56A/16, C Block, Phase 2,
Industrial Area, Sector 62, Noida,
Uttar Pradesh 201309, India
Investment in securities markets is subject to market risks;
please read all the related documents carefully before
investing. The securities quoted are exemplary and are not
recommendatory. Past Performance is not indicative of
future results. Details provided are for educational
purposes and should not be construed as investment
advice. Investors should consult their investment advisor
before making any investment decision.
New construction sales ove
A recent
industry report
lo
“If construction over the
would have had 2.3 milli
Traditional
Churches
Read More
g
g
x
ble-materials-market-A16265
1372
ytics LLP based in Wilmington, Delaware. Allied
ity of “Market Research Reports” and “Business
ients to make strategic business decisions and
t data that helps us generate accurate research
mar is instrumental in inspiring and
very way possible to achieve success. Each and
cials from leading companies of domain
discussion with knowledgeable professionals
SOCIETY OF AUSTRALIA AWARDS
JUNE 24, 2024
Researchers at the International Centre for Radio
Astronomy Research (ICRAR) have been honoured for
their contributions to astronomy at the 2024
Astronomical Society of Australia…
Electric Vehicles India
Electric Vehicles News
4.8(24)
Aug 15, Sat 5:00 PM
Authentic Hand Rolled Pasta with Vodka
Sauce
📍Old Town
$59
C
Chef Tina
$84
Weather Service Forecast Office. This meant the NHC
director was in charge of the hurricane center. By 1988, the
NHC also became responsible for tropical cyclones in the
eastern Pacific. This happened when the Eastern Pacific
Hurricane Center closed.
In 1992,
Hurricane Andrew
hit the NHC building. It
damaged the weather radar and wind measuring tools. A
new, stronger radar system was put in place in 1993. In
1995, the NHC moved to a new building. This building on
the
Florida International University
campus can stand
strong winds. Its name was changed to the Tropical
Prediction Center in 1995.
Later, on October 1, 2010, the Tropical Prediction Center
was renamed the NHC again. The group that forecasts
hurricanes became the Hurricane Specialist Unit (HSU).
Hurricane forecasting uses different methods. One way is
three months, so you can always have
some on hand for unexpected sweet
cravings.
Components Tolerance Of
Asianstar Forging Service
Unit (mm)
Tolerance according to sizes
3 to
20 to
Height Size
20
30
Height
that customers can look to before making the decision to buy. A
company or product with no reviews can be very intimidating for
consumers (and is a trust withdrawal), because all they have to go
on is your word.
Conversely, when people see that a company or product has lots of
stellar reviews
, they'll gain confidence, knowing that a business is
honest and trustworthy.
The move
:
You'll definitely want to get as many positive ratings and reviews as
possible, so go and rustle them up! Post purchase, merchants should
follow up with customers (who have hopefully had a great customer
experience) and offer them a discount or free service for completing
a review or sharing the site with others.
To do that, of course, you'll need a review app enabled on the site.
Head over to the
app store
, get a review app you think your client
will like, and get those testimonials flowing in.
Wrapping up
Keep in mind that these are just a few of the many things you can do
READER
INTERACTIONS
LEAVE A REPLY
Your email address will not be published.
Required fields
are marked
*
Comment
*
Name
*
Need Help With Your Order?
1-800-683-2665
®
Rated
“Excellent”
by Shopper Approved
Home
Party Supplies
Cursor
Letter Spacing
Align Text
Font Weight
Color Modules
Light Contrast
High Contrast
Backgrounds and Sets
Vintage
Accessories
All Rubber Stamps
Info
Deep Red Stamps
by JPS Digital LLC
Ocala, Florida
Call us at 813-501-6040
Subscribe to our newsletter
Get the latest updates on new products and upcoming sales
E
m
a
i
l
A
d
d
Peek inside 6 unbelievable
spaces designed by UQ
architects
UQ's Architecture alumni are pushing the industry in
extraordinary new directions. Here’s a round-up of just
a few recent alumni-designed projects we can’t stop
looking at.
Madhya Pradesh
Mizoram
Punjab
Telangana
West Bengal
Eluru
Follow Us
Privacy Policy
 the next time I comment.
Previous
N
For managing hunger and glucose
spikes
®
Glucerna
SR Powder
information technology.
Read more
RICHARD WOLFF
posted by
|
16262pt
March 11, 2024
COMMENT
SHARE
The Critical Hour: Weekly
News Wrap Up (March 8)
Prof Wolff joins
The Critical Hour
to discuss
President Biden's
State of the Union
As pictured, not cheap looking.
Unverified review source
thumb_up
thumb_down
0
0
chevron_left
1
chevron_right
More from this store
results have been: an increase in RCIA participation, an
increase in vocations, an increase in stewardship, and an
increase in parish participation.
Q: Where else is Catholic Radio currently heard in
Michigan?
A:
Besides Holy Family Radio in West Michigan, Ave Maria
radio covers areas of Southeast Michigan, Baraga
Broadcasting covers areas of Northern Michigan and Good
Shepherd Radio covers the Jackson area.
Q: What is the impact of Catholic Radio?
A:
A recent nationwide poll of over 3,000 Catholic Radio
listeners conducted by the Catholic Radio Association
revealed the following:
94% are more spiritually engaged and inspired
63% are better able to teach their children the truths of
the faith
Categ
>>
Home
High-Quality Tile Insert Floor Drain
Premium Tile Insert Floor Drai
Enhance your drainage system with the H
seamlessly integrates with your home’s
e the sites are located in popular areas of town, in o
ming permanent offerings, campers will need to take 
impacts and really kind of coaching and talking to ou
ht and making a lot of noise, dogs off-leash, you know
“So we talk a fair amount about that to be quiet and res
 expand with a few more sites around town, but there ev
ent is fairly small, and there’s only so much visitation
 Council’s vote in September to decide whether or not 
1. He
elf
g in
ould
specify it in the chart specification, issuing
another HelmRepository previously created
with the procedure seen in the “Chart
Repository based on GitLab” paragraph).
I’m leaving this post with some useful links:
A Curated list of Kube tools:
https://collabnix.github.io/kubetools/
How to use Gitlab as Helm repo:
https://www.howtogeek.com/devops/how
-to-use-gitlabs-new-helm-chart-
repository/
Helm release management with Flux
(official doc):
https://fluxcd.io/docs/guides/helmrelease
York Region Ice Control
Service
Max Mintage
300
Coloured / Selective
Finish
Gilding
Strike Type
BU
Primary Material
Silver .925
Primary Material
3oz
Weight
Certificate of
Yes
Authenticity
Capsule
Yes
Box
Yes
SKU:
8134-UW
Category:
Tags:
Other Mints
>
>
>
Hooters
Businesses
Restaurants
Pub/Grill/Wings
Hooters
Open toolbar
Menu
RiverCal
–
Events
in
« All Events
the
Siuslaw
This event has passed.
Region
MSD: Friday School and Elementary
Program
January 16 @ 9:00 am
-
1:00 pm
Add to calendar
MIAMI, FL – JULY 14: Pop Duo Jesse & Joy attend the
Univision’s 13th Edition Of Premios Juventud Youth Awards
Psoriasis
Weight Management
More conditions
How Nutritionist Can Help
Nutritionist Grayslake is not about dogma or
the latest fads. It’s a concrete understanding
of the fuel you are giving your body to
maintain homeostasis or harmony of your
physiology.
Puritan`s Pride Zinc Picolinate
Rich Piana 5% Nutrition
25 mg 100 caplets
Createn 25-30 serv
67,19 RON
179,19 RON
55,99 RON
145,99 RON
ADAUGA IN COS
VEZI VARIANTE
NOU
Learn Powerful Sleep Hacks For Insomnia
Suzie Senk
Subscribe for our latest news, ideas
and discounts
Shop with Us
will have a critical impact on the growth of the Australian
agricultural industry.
++++++++++++++++++++
*Instruction*. In the listing above, find the line containing "Color Modules" and the line containing "seamlessly integrates with your home’s". Output them and every line between, exactly, and nothing else.

*Solution to this task*.
Color Modules
Light Contrast
High Contrast
Backgrounds and Sets
Vintage
Accessories
All Rubber Stamps
Info
Deep Red Stamps
by JPS Digital LLC
Ocala, Florida
Call us at 813-501-6040
Subscribe to our newsletter
Get the latest updates on new products and upcoming sales
E
m
a
i
l
A
d
d
Peek inside 6 unbelievable
spaces designed by UQ
architects
UQ's Architecture alumni are pushing the industry in
extraordinary new directions. Here’s a round-up of just
a few recent alumni-designed projects we can’t stop
looking at.
Madhya Pradesh
Mizoram
Punjab
Telangana
West Bengal
Eluru
Follow Us
Privacy Policy
 the next time I comment.
Previous
N
For managing hunger and glucose
spikes
®
Glucerna
SR Powder
information technology.
Read more
RICHARD WOLFF
posted by
|
16262pt
March 11, 2024
COMMENT
SHARE
The Critical Hour: Weekly
News Wrap Up (March 8)
Prof Wolff joins
The Critical Hour
to discuss
President Biden's
State of the Union
As pictured, not cheap looking.
Unverified review source
thumb_up
thumb_down
0
0
chevron_left
1
chevron_right
More from this store
results have been: an increase in RCIA participation, an
increase in vocations, an increase in stewardship, and an
increase in parish participation.
Q: Where else is Catholic Radio currently heard in
Michigan?
A:
Besides Holy Family Radio in West Michigan, Ave Maria
radio covers areas of Southeast Michigan, Baraga
Broadcasting covers areas of Northern Michigan and Good
Shepherd Radio covers the Jackson area.
Q: What is the impact of Catholic Radio?
A:
A recent nationwide poll of over 3,000 Catholic Radio
listeners conducted by the Catholic Radio Association
revealed the following:
94% are more spiritually engaged and inspired
63% are better able to teach their children the truths of
the faith
Categ
>>
Home
High-Quality Tile Insert Floor Drain
Premium Tile Insert Floor Drai
Enhance your drainage system with the H
seamlessly integrates with your home’s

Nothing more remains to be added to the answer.